Quand Speed Kills paraît en 2020, il a l’allure d’un disque venu d’une autre époque, et c’est précisément sa force. Ce premier album des Londoniens de Chubby and the Gang ne cherche ni la profondeur conceptuelle ni la production léchée : il fonce, tête baissée, dans une fête bruyante où le punk de 1977, le oi! et le rock’n’roll cognent ensemble. En moins d’une demi-heure, le groupe brûle tout ce qu’il touche, sans jamais oublier d’y glisser un refrain qui reste dans la tête pendant des jours.
Une collision de vitesse et de mélodie
Ce qui frappe d’abord, c’est le rapport entre l’urgence et la clarté. Les tempos sont souvent expédiés à toute allure, la batterie martèle comme si le temps manquait, et pourtant chaque morceau tient debout grâce à une écriture solide. Le groupe connaît ses classiques : on entend l’ombre des premiers disques punk anglais, la crânerie des pubs, la nervosité du hardcore, mais aussi un sens presque pop de la ritournelle. Cette tension entre la brutalité et l’accroche mélodique donne au disque sa personnalité, à mille lieues d’un simple exercice de nostalgie. On y perçoit une jubilation contagieuse, celle de musiciens qui jouent comme si chaque concert pouvait être le dernier, et cette urgence irrigue jusqu’à la moindre seconde du disque.
Le chant et la rage
La voix, éraillée et gouailleuse, porte l’ensemble avec une sincérité qui ne triche jamais. Les textes parlent de vie ouvrière, de villes grises, de frustrations quotidiennes et d’amitié, sans jamais tomber dans la posture. Il y a de la colère, oui, mais aussi une tendresse inattendue, notamment quand le groupe ralentit et laisse respirer une ballade rugueuse au milieu du chaos. Ces respirations, loin de casser le rythme, rappellent que derrière la façade agressive se cache un vrai amour de la chanson.

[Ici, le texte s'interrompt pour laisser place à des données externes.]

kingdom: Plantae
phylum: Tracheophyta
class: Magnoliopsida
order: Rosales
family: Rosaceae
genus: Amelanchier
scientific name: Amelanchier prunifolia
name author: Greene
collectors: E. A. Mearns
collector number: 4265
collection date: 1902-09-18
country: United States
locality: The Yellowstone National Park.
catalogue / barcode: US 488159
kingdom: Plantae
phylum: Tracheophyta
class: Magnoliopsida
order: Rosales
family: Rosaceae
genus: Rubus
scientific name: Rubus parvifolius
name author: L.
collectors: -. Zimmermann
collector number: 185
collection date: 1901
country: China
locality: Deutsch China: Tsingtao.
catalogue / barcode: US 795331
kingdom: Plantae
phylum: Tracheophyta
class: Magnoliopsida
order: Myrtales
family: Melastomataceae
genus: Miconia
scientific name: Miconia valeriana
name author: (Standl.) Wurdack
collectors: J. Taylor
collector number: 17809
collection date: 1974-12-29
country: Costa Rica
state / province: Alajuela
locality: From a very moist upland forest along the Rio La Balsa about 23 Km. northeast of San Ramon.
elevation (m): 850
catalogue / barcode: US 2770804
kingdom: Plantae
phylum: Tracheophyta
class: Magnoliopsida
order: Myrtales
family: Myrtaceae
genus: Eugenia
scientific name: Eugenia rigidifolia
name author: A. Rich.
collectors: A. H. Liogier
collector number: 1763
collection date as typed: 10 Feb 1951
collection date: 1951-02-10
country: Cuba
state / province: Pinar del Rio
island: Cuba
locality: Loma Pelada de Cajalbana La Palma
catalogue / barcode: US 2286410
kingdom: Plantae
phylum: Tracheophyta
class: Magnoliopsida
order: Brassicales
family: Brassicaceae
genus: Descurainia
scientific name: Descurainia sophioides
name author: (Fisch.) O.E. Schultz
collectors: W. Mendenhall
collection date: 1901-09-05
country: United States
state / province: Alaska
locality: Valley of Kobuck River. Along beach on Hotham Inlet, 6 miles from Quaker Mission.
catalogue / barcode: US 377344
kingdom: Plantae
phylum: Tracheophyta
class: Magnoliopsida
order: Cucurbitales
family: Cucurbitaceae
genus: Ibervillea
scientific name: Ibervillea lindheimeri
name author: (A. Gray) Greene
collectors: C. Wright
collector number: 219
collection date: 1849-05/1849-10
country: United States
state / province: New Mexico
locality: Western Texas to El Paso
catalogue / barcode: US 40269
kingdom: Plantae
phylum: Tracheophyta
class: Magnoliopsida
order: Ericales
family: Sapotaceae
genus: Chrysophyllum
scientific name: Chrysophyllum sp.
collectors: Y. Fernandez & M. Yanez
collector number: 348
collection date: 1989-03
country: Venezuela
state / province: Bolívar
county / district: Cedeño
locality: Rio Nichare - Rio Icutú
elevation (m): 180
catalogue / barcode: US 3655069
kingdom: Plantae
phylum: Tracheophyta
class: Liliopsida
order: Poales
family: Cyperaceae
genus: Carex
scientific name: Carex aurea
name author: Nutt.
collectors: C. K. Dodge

Un premier jet plein de promesses
Tout n’est pas parfait, et c’est tant mieux. La production volontairement crue peut sembler brute, presque bricolée, et certains titres passent si vite qu’on les distingue à peine à la première écoute. Mais cette imperfection fait partie du charme : Speed Kills respire l’authenticité d’un groupe qui joue pour le plaisir, pas pour la performance. On sent des musiciens qui s’amusent, qui transpirent, qui croient à ce qu’ils font. Il faut aussi accepter ce format expéditif, ces titres qui claquent et disparaissent presque avant qu’on ait pu les retenir, quitte à devoir revenir plusieurs fois vers eux pour en saisir toute la saveur.
Au final, ce disque s’impose comme l’un des premiers albums les plus revigorants de sa génération dans le paysage punk et hardcore britannique. Il ne réinvente rien, mais il rappelle avec éclat pourquoi cette musique existe : pour la fureur partagée, pour les refrains hurlés à plusieurs, pour cette sensation d’être vivant le temps de quelques minutes électriques. Chubby and the Gang signe là une déclaration d’intention aussi bruyante que jubilatoire, qui donne surtout envie de tout reprendre depuis le début. Un coup de poing amical, mais un coup de poing quand même.